EXTRACT PROVIDED:
Hongjun An1, Jiye Kim1, and Jongho Lee1
1Seoul National University, Seoul, Korea, Republic of
Synopsis
Keywords: Machine Learning/Artificial Intelligence, MR Fingerprinting
A new parameter mapping method, active dictionary learning, for dynamic MRI is proposed. This method trains a neural network adaptively by AI-guided MR signal simulation. For an MRF sequence with M0, T1, T2, B1, and ΔB0, our method successfully estimates the parameters much faster than conventional methods (ours: 30 min for whole process; dictionary methods: 6 hours for generation, 36 hours or 3 hours for matching). AI-guided active dictionary learning enables adaptive quantification of out-of-range parameters and efficient computation, suggesting the usefulness of the method not only in dynamic imaging but also in applications where adaptation to parameters is necessary.
Introduction
In quantitative MRI, parameters (e.g., T1, T2, B1, ΔB0, etc.) are typically estimated by dictionary matching1 or deep learning2-4. Both methods require a substantial time (~days; depending on # of parameters, range, resolution, etc) for the generation of precomputed MR signals from discretely dividing parameters either for the dictionary or network training, which may not be a big burden because it needs to be generated (and trained) once. In dynamic imaging (e.g., cardiac imaging using MRF with gating and sequence optimization), however, data for dictionary or network training may need to be regenerated for different scan parameters, hindering its applications.3 These dictionary generation or deep-learning training explores the whole search space and, therefore, has unnecessity, considering parameters under investigation often has limited variability. In this study, we propose a novel parameter mapping method with a highly reduced computation by using AI-guiding dictionary learning to search the expected target properties (Fig. 1).Methods
Active dictionary learning trains a neural network for parameter estimation by active dataset generation based on the target MR signals to reduce unnecessary simulation. The efficient training was performed using an active learning approach, which is learning a rough problem space with a few initial training data and then adaptively generating data for additional training.5 To explore potential parameters, a probabilistic network model was utilized, which was autoregressive flow.6
[Active learning]
Our network was trained progressively by iterations
of data recommendation and training (Fig. 2a). At first, the network is trained with a small size of a randomly generated dataset. After that, the inference was performed for a target signal, producing putative parameters as output. Then, these outputs were randomly sampled by using estimation quality from the autoregressive model for data recommendation. Finally, these sampled outputs were applied to the simulator to generate corresponding signals which were utilized for network training. As this process repeated, the estimation results became more accurate and the whole process worked as a coarse-to-fine search (Fig. 2b).

AIM OF THE EXERCISE:
What is the passage of the abstract on active dictionary learning between "Hongjun An1, Jiye" and "parameters is necessary.", inclusive? Output it word for word. The records that follow are separate from the abstract on active dictionary learning.

RECORDS SUPPLIED:
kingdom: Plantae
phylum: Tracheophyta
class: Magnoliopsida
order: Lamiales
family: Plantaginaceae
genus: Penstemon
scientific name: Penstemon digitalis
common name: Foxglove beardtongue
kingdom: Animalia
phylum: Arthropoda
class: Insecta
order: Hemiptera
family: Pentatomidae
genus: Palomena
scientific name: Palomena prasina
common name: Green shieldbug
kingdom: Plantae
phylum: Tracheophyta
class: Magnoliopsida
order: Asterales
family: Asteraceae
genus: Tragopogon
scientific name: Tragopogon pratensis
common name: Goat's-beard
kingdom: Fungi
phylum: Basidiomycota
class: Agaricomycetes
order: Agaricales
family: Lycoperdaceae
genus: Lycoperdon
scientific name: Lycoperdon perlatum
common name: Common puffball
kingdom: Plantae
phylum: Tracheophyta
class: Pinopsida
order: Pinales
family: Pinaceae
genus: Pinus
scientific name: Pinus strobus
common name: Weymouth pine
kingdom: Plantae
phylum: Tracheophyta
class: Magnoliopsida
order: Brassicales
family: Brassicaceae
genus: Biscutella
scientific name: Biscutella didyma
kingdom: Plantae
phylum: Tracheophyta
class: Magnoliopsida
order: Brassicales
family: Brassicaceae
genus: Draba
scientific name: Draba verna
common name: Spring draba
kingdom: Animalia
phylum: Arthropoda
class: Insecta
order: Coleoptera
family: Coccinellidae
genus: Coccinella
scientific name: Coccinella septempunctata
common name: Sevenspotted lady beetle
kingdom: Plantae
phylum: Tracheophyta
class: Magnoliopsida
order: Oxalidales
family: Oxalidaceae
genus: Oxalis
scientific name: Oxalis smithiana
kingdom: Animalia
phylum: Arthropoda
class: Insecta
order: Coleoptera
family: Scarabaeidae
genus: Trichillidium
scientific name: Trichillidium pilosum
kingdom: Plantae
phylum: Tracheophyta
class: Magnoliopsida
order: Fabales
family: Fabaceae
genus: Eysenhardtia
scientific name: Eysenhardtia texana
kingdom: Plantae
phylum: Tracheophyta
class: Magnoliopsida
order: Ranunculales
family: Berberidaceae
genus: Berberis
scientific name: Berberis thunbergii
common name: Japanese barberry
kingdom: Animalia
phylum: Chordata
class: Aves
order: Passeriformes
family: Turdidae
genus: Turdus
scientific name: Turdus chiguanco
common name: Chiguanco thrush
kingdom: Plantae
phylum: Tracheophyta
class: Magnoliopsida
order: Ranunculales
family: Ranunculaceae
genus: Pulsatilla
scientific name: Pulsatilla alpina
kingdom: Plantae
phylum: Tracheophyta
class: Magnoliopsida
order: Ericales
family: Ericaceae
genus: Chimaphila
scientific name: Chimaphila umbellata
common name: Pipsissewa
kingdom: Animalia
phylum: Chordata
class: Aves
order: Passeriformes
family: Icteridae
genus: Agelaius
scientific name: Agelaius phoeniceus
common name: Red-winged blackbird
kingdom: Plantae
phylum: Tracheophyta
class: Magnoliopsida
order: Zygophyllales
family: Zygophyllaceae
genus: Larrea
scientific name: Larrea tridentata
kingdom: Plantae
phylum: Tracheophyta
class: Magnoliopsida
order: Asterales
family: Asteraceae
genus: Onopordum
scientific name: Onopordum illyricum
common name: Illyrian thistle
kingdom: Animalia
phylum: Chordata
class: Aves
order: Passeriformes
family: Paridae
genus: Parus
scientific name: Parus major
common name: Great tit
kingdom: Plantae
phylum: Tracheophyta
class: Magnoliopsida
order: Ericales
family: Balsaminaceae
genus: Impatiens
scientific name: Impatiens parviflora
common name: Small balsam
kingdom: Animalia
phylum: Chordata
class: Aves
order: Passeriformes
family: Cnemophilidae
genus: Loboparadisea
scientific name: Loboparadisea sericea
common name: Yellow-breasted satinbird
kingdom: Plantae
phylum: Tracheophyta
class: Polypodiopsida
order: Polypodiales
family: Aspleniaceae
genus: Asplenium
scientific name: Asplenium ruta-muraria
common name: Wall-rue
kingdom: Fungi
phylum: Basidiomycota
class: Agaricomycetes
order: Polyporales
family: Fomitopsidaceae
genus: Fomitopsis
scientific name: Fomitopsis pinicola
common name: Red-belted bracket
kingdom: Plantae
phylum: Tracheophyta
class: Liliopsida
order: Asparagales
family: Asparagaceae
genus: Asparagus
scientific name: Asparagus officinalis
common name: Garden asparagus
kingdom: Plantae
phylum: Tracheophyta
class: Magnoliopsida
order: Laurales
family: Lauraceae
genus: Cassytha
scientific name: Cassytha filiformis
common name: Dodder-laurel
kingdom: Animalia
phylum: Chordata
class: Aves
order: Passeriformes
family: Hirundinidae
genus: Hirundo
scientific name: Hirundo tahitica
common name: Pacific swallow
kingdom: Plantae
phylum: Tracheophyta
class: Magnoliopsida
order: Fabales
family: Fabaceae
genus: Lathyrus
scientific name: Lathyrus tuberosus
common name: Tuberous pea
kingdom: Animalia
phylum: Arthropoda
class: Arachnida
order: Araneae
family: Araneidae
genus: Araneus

ANSWER FOR THE TASK:
Hongjun An1, Jiye Kim1, and Jongho Lee1
1Seoul National University, Seoul, Korea, Republic of
Synopsis
Keywords: Machine Learning/Artificial Intelligence, MR Fingerprinting
A new parameter mapping method, active dictionary learning, for dynamic MRI is proposed. This method trains a neural network adaptively by AI-guided MR signal simulation. For an MRF sequence with M0, T1, T2, B1, and ΔB0, our method successfully estimates the parameters much faster than conventional methods (ours: 30 min for whole process; dictionary methods: 6 hours for generation, 36 hours or 3 hours for matching). AI-guided active dictionary learning enables adaptive quantification of out-of-range parameters and efficient computation, suggesting the usefulness of the method not only in dynamic imaging but also in applications where adaptation to parameters is necessary.